The Guardian mocked the vulture imagery as biologically inaccurate—because apparently metaphorical coherence matters less than ornithological precision in pop criticism. But Perry wasn’t writing a nature documentary. She was articulating the experience of public persecution, the whispers of irrelevance, the pressure to conform or disappear.

“I won’t just conform / No matter how you shake my core / 'Cause my roots, they run deep, oh” functions as both personal manifesto and cultural prophecy. In an era increasingly hostile to individual conviction, Perry planted her flag—not with bombast, but with quiet certainty.

Spiritual
Undercurrent

Perry began her career in Christian music before pivoting to mainstream pop—a biographical detail critics mention dismissively, as if artistic evolution invalidates spiritual foundation. Yet “Rise” contains unmistakable echoes of that worldview.
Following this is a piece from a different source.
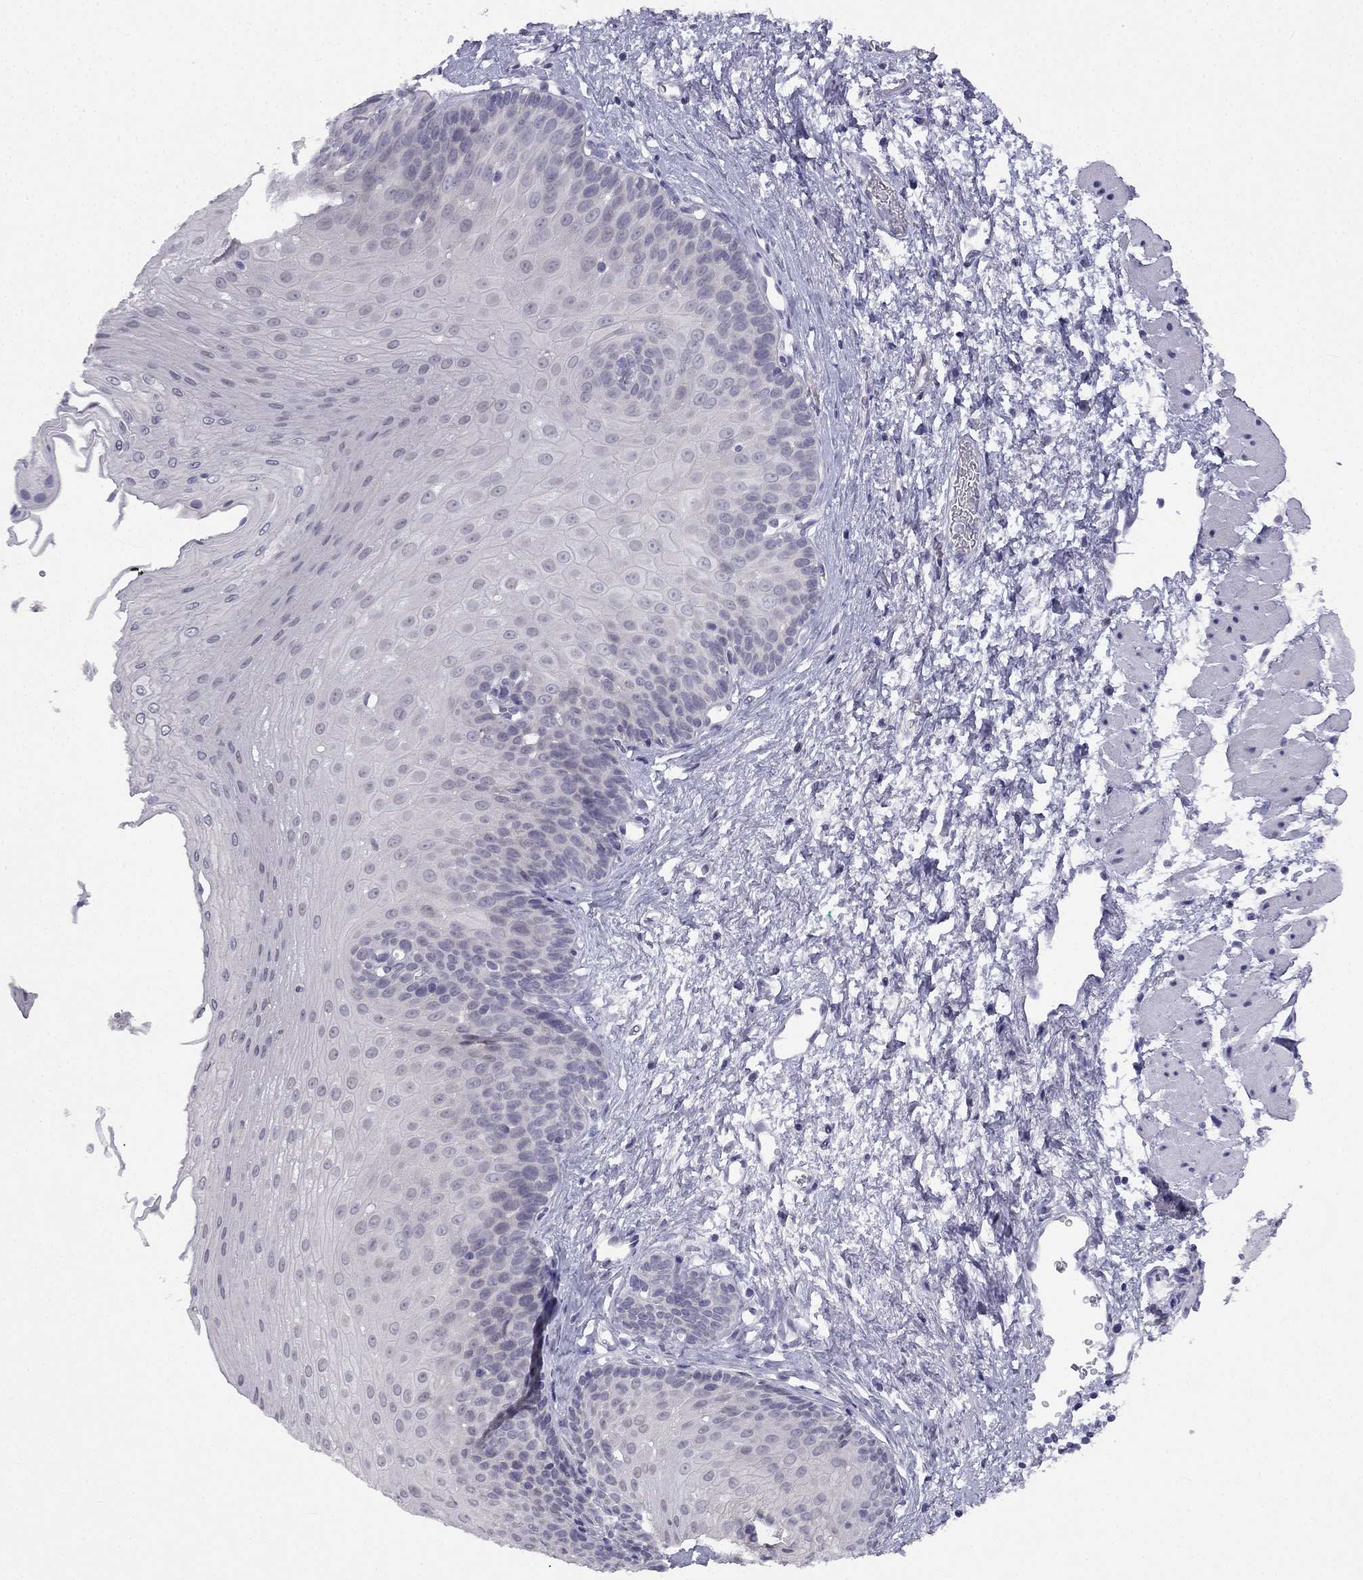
{"staining": {"intensity": "negative", "quantity": "none", "location": "none"}, "tissue": "esophagus", "cell_type": "Squamous epithelial cells", "image_type": "normal", "snomed": [{"axis": "morphology", "description": "Normal tissue, NOS"}, {"axis": "topography", "description": "Esophagus"}], "caption": "Immunohistochemistry of benign human esophagus displays no staining in squamous epithelial cells.", "gene": "C16orf89", "patient": {"sex": "female", "age": 62}}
She calls on angels who speak Jesus’s words: “Oh ye of little faith / Don’t doubt it, don’t doubt it / Victory is in your veins / You know it, you know it.”
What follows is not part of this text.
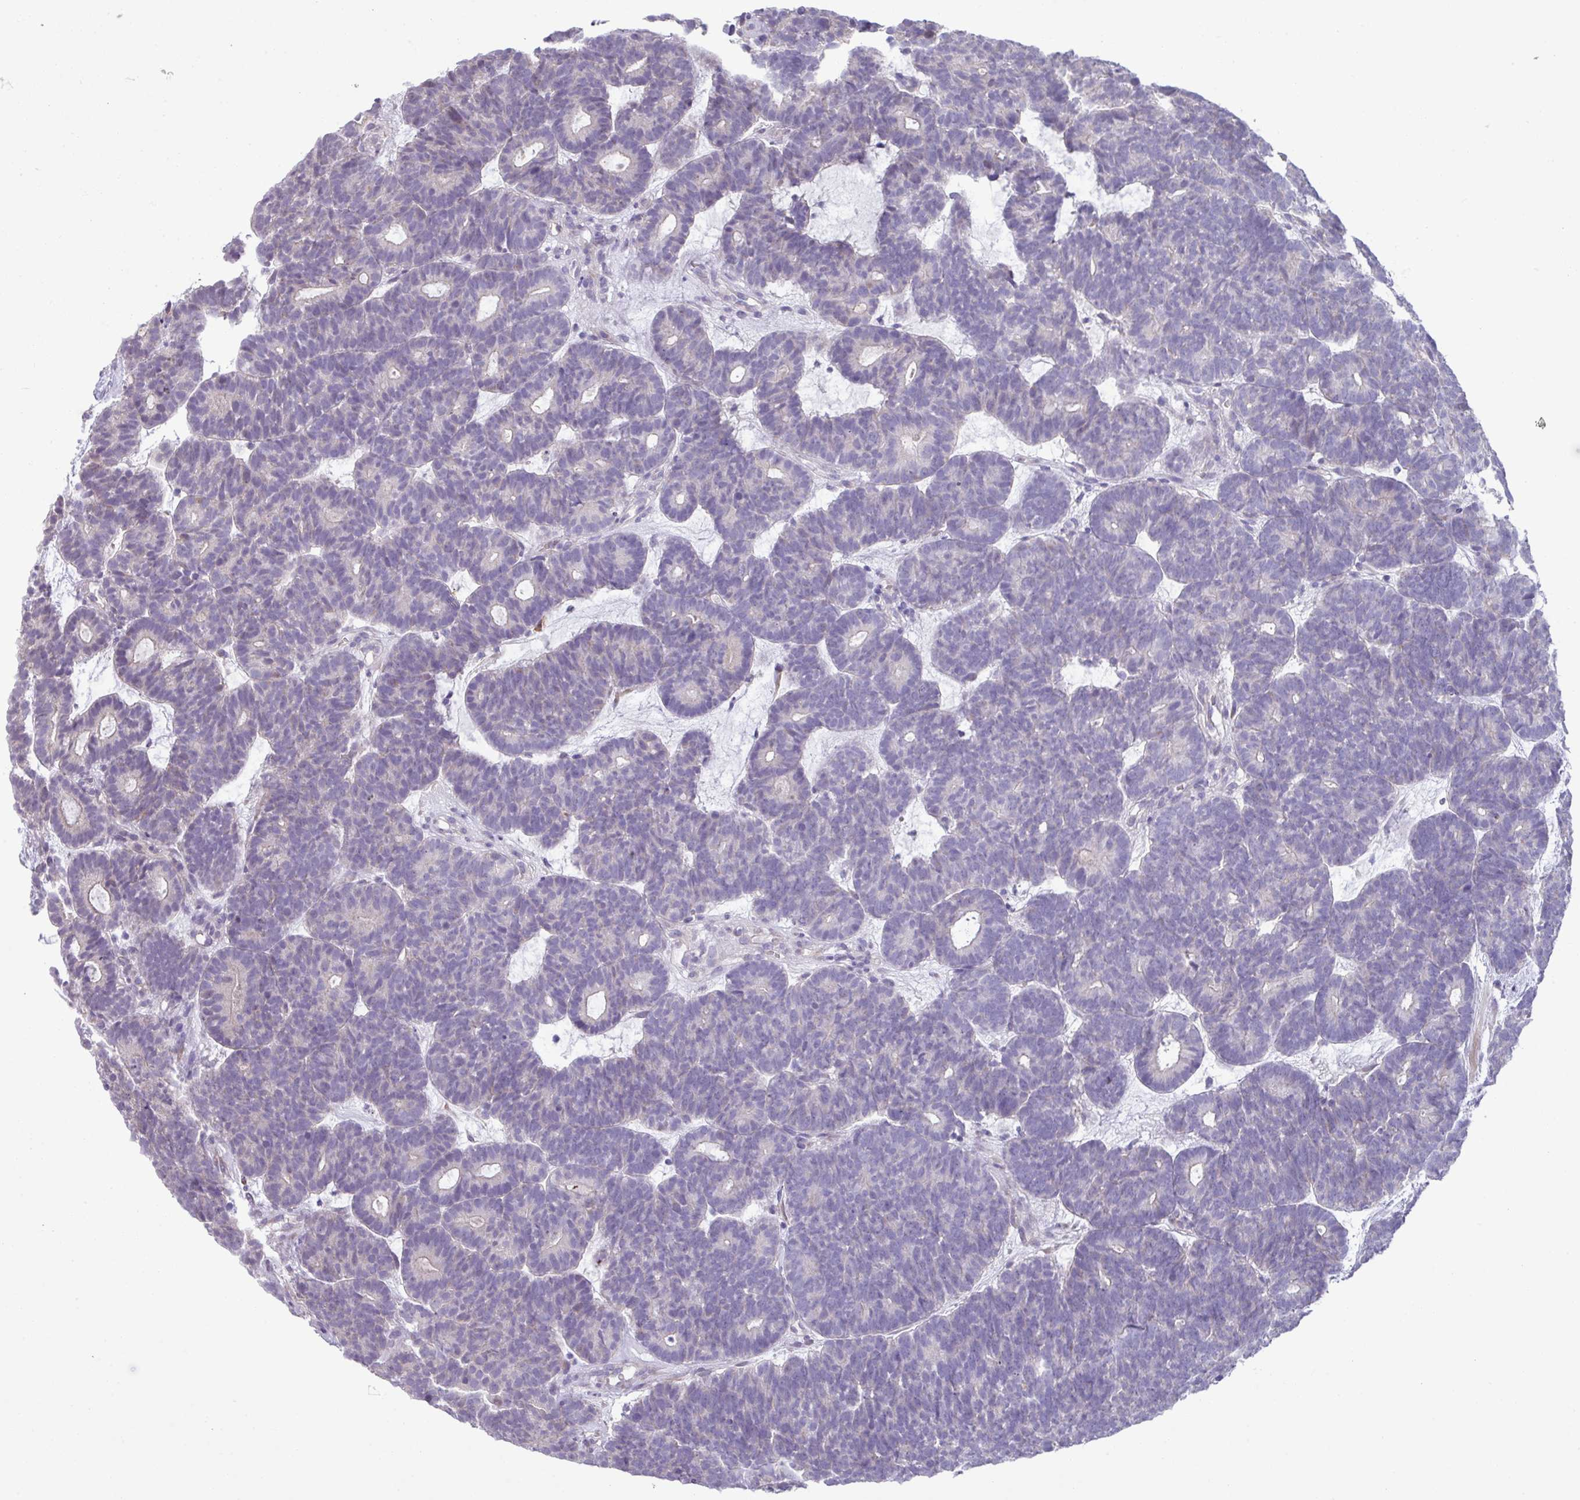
{"staining": {"intensity": "negative", "quantity": "none", "location": "none"}, "tissue": "head and neck cancer", "cell_type": "Tumor cells", "image_type": "cancer", "snomed": [{"axis": "morphology", "description": "Adenocarcinoma, NOS"}, {"axis": "topography", "description": "Head-Neck"}], "caption": "Photomicrograph shows no significant protein positivity in tumor cells of head and neck adenocarcinoma. Nuclei are stained in blue.", "gene": "IRGC", "patient": {"sex": "female", "age": 81}}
The official music video—dismissed as “gymnastic extravaganza” by The Guardian—opens with aerial footage of Rio’s Christ the Redeemer statue and includes moments of Olympians crossing themselves, pointing heavenward, offering visual prayers. Perry wasn’t proselytizing. She was acknowledging that perseverance requires something beyond individual willpower—a connection to purpose larger than personal ambition.

This nuance was lost on critics determined to categorize the song as either secular empowerment anthem or religious propaganda. It was neither. It was both.

What We’ve Learned:
Long View Vindicates Conviction

Nearly ten years later, user reviews tell a different story than professional critics. “When you listen to Rise in 2025, everything seems to make sense—all the battles, the walls, the stumbles,” writes one listener. “Think about how 2016 was preparing Perry for one of the worst years of her career, and she managed to deliver a track that would express exactly her feelings of overcoming it.”
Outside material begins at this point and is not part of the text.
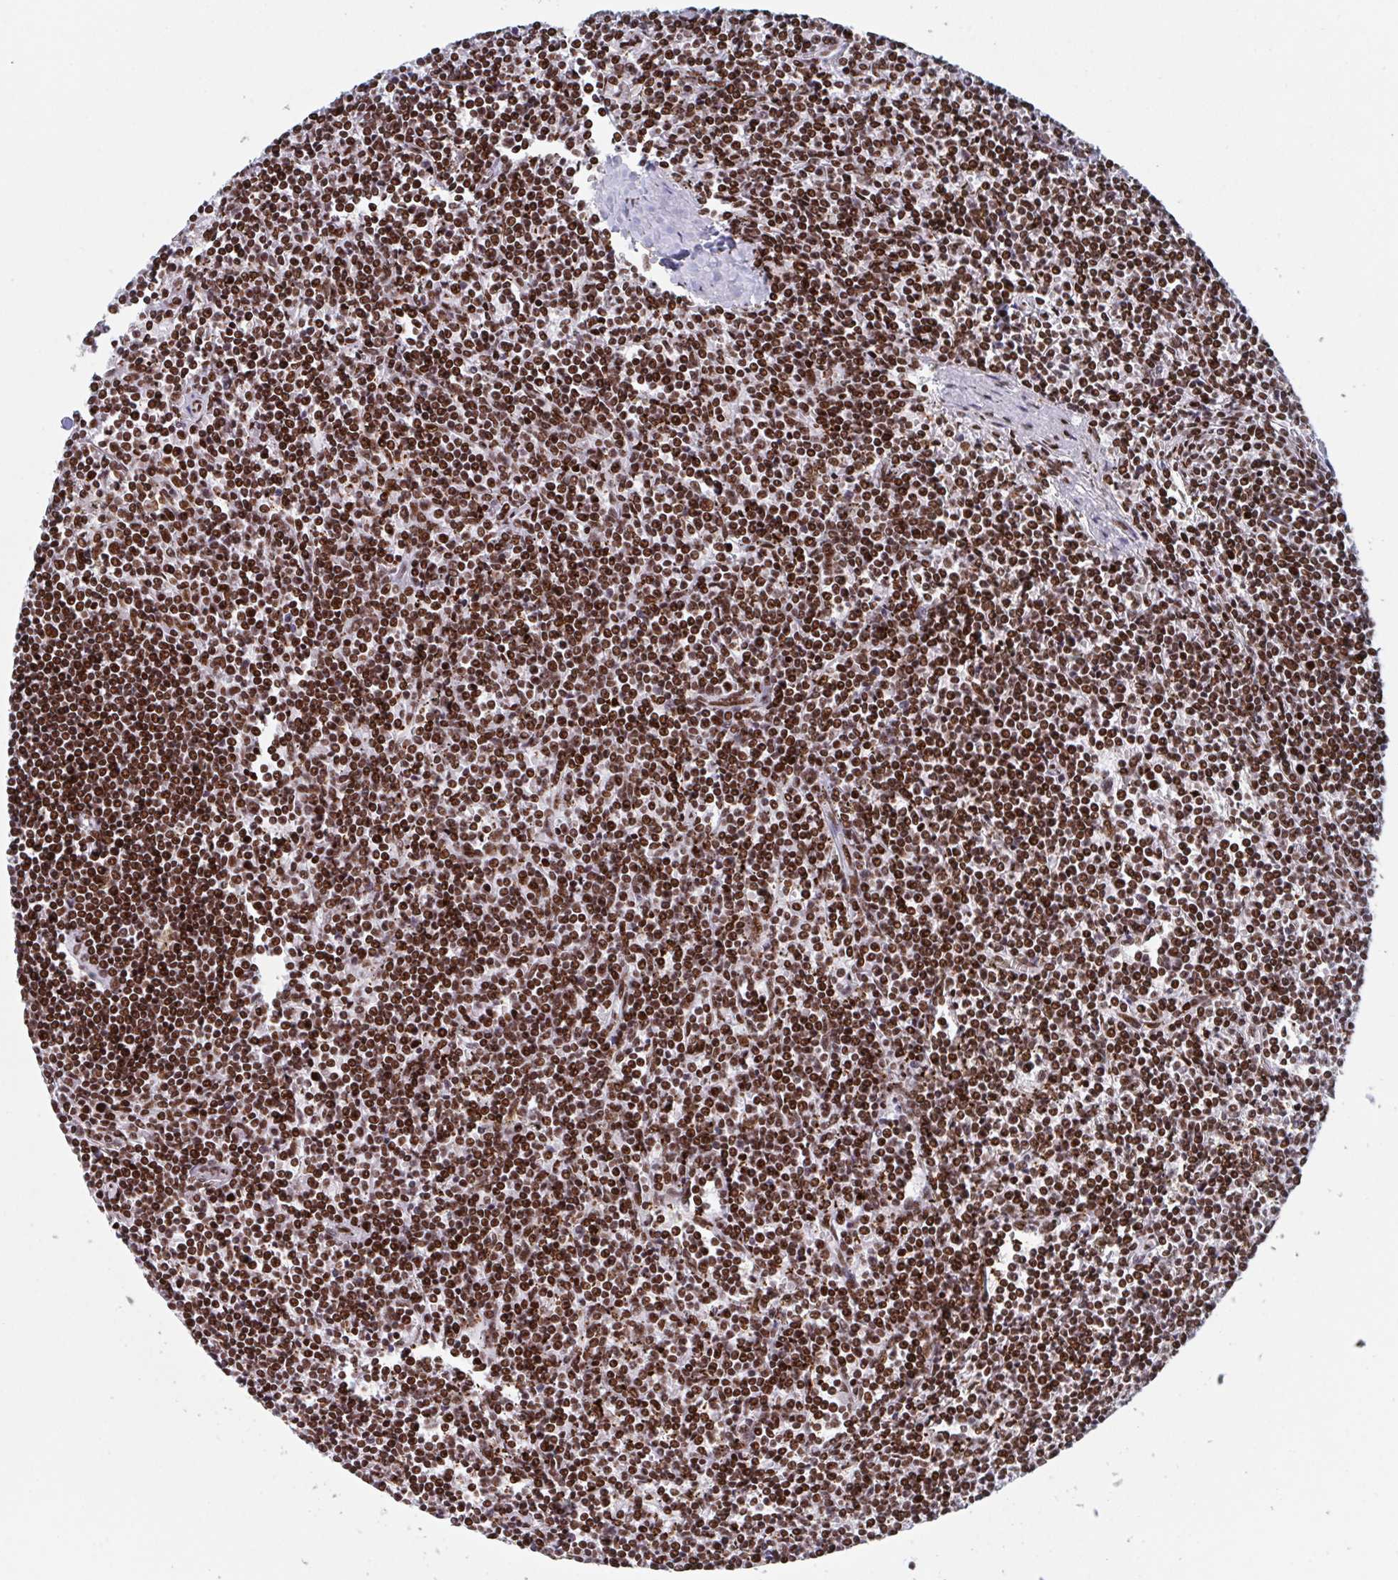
{"staining": {"intensity": "strong", "quantity": ">75%", "location": "nuclear"}, "tissue": "lymphoma", "cell_type": "Tumor cells", "image_type": "cancer", "snomed": [{"axis": "morphology", "description": "Malignant lymphoma, non-Hodgkin's type, Low grade"}, {"axis": "topography", "description": "Spleen"}], "caption": "Malignant lymphoma, non-Hodgkin's type (low-grade) stained with a brown dye shows strong nuclear positive expression in about >75% of tumor cells.", "gene": "ZNF607", "patient": {"sex": "male", "age": 78}}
Another reflects: “Her best songs are always the ones that are written vague enough to take in multiple different ways… and this one along with Unconditionally stands out the most in every aspect of the song.”

The critical establishment demanded immediate gratification—hooks that explode on first listen, messages that require no contemplation, production that announces its brilliance. “Rise” offered something more valuable: durability. The song doesn’t reveal itself in three minutes. It unfolds over years, gaining resonance as personal and cultural challenges accumulate.

Martin Legacy: Craftsmanship Over Flash

Max Martin’s production choices on “Rise” demonstrate why he remains pop music’s most essential architect. The keyboards, bass, guitar, horns, drums, and strings—all programmed by Martin and Payami—create layers of texture that reward repeated listening. The mix, handled by Serban Ghenea, balances Perry’s vocals against instrumental complexity without sacrificing clarity.

This is craftsmanship in service of message—not production as spectacle, but production as vehicle for enduring truth.

Verdict History Delivers

“Rise” wasn’t celebrated as one of Perry’s greatest achievements in 2016 because critics weren’t equipped to recognize what she’d created. They wanted another “Teenage Dream”—infectious, immediate, disposable. Perry delivered something that required patience, introspection, and the willingness to sit with discomfort.

The song’s commercial performance—number one in Australia, top ten across Europe, platinum certification in the United States—suggests audiences understood what critics missed. They didn’t need permission from cultural gatekeepers to recognize authenticity.

What we’ve learned since “Rise” is this: the most celebrated songs aren’t always the most important ones. Sometimes the tracks that matter most are the ones that refuse to conform, that plant roots deep enough to weather criticism, that rise not through spectacle but through substance.

Perry knew what she was doing. Max Martin knew what he was producing. And history—patient, unforgiving history—has vindicated their conviction.

The narrative is changing. Some people still aren’t ready for it.